Un popolo di sfollati
«C’è una enorme pressione sulle altre città dell’isola da parte di centinaia di migliaia di sfollati. Il paese, già debolissimo, in questo momento non esiste più. L’haitiano si sente umiliato, abbandonato. Eppure il popolo è rimasto pacifico, nonostante non ci siano più le prigioni e circa 5mila detenuti siano a piede libero e il fatto che la polizia abbia perso più della metà del suo effettivo».
Gli aiuti
«Gradualmente il problema dell’acqua sta risolvendosi. Manca ancora cibo e non c’è denaro contante: le banche sono state distrutte. Ciò detto, non si può militarizzare l’aiuto umanitario. E nemmeno burocratizzarlo. Ciascun paese metta a disposizione le sue competenze. Ognuno trovi il proprio posto. Diffonda le sue conoscenze. Per esempio in materia di costruzioni antisismiche. Nessun paese deve pensare di metter da parte altri paesi».
Le polemiche
«Davanti ai cadaveri, non è tempo per fare polemiche. Haiti chiede in questo momento molta solidarietà, molta compassione. Chiede di essere accompagnata. Non vuole che si faccia al posto suo. Occorre fare con questo popolo, evitare le polemiche che non aiutano. Mi riferisco alle polemiche per le adozioni, a quelle per la mancanza di presenza effettiva del governo haitiano. In questo momento bisogna aiutare questo paese a essere protagonista della storia».
La sfida
«La sfida che il mondo intero ha di fronte a sé è la seguente: come aiutare un fratello minore che vive questo dramma? Non si devono dare risposte al posto degli haitiani. Occorre dialogare con la società civile di Haiti, con le chiese locali, con la Caritas locale. La carità si faccia intelligente, rapida, efficace e coerente».
La ricostruzione
«Crollati i simboli – il palazzo del presidente, quello del governo, la Cattedrale – occorre ricostruire un mondo che non c’è più. È l’occasione per ripartire con un nuovo modo di vedere le cose e nuovi simboli che unifichino. Per ricreare un mondo più umano e rispetto. Spero che la crisi ci spingerà a guardare più alle cose che uniscono che a quelle che dividono, come diceva Giovanni Paolo II».
Coinvolgere il popolo haitiano
«Si devono identificare gli attori locali e ascoltare i loro desiderata. Haiti ha bisogno di accompagnamento ma il popolo deve essere un soggetto capace di prendere in mano il suo destino. Per questo occorre coltivare il com-patire».
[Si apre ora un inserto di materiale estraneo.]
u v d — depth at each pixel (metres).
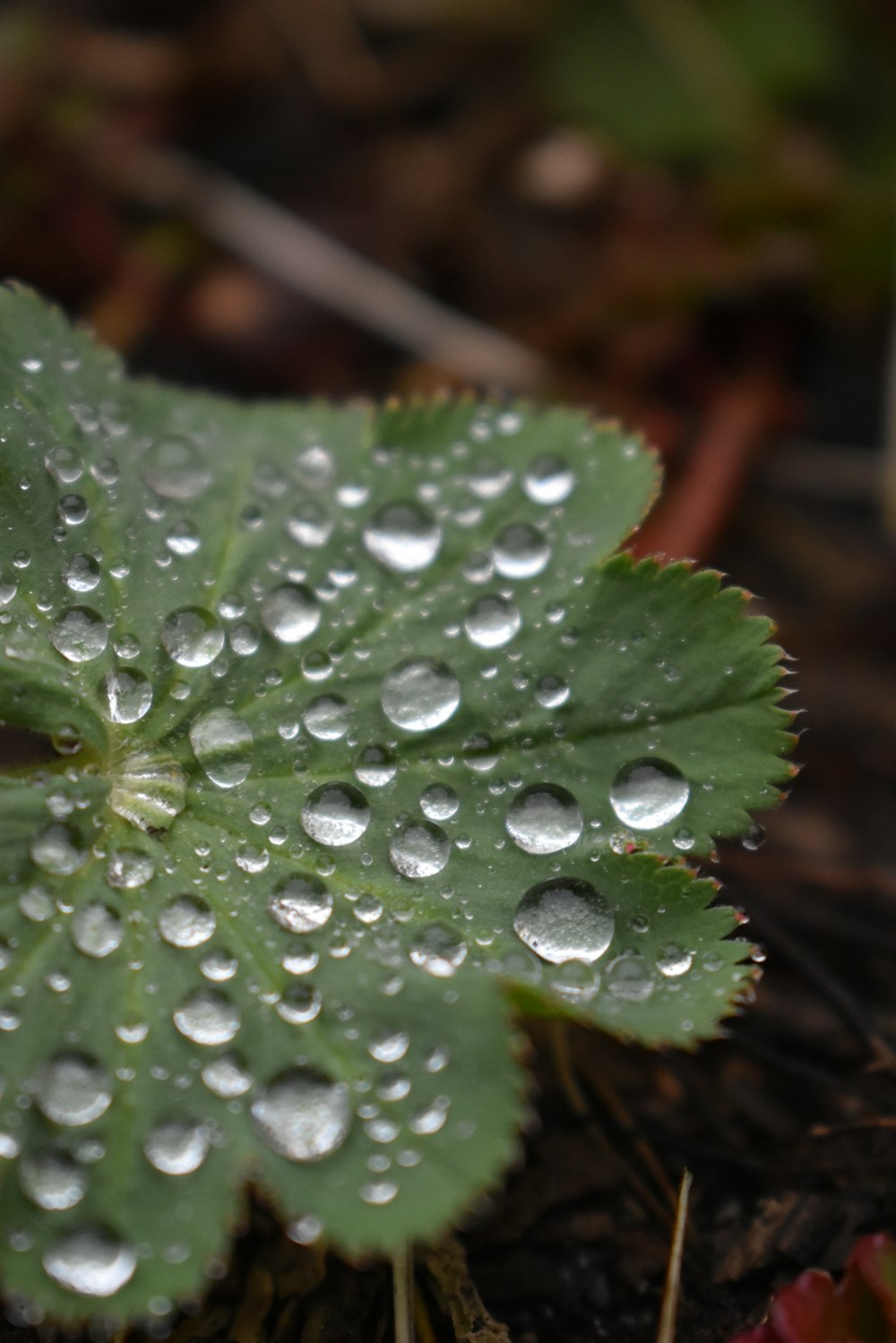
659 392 0.21
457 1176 0.14
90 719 0.15
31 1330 0.15
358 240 0.23
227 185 0.22
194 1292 0.14
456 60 0.25
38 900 0.15
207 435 0.16
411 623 0.15
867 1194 0.15
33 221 0.21
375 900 0.15
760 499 0.20
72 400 0.16
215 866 0.15
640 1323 0.15
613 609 0.15
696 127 0.23
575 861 0.15
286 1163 0.14
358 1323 0.15
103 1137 0.14
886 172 0.22
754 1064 0.16
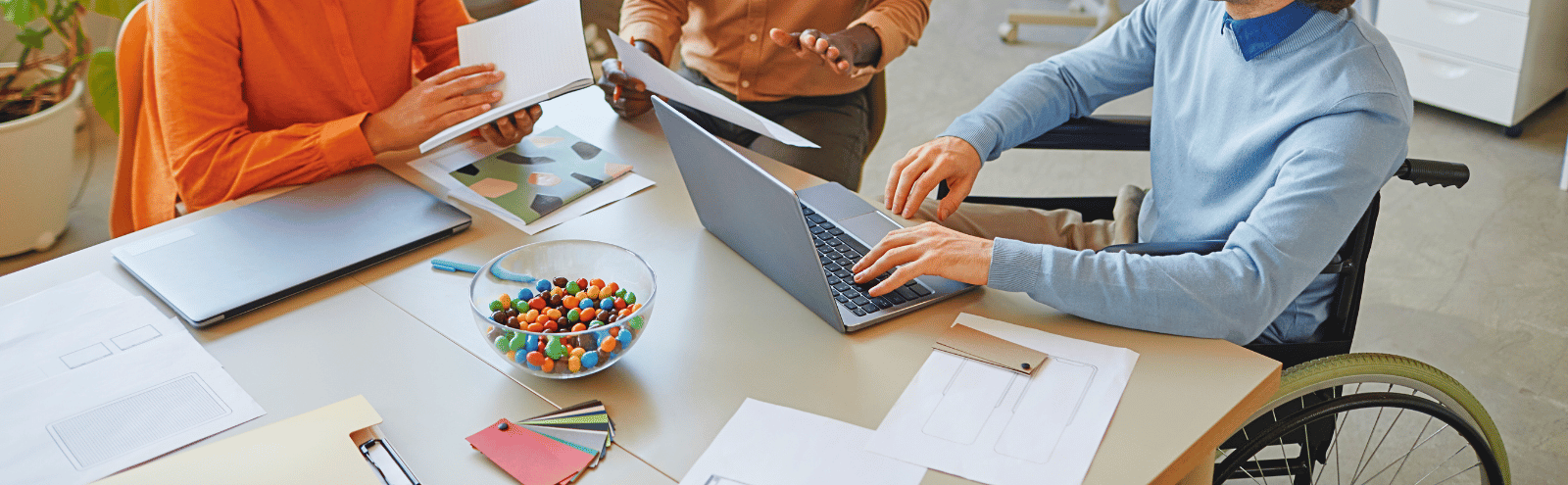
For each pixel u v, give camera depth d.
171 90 1.36
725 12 1.89
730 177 1.06
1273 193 1.14
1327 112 1.15
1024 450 0.88
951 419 0.92
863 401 0.94
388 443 0.89
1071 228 1.57
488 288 1.07
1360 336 2.14
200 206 1.36
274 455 0.86
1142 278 1.05
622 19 1.92
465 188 1.33
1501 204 2.62
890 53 1.72
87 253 1.18
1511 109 2.86
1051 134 1.56
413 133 1.35
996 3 4.20
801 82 1.93
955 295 1.12
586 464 0.87
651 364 1.00
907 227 1.25
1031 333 1.05
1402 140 1.15
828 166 1.79
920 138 3.11
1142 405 0.94
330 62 1.52
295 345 1.03
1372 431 1.79
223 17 1.39
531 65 1.38
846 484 0.84
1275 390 1.00
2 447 0.88
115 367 0.98
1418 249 2.45
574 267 1.10
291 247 1.18
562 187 1.33
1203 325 1.05
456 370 0.99
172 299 1.07
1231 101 1.29
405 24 1.60
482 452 0.88
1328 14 1.18
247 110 1.45
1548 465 1.79
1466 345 2.11
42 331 1.04
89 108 2.99
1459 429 1.31
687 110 1.65
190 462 0.86
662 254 1.19
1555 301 2.24
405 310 1.09
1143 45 1.50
No alle adozioni irregolari
«Bambini ,donne incinte, persone anziani: sono le persone verso le quali occorre esercitare una maggiore compassione. Senza gli altri non ce la fanno ad andare avanti. In particolare i bambini, che hanno perso tutti. Anche per le adozioni, c’è modo e modo. Lancio un appello perché l’uomo sia posto al centro: il rispetto che si deve alla persona umana deve esserci anche in questo momento. In questo senso non incoraggio nessuno ad adottare senza documenti: bisogna rispettare le norme. Nessuno può approfittare di questo dramma per fare traffici. Sarebbe una grande pazzia. Bisogna rispettare la dignità di questi bambini».
L’appello a Obama
Il governo americano ha fatto molte cose. In Florida per esempio gli ospedali statunitensi curano i malati haitiani sostenuti dal governo federale. Per la loro prossimità geografica, gli Stati Uniti potrebbero fare molto di più. In questo senso mi rivolgo al premio nobel per la pace, presidente Obama. Perché metta il suo peso sulla bilancia in modo che si renda l’aiuto effettivo e in grado di raggiungere il popolo haitiani. Bisogna ritrovare il lato umanitario dell’aiuto».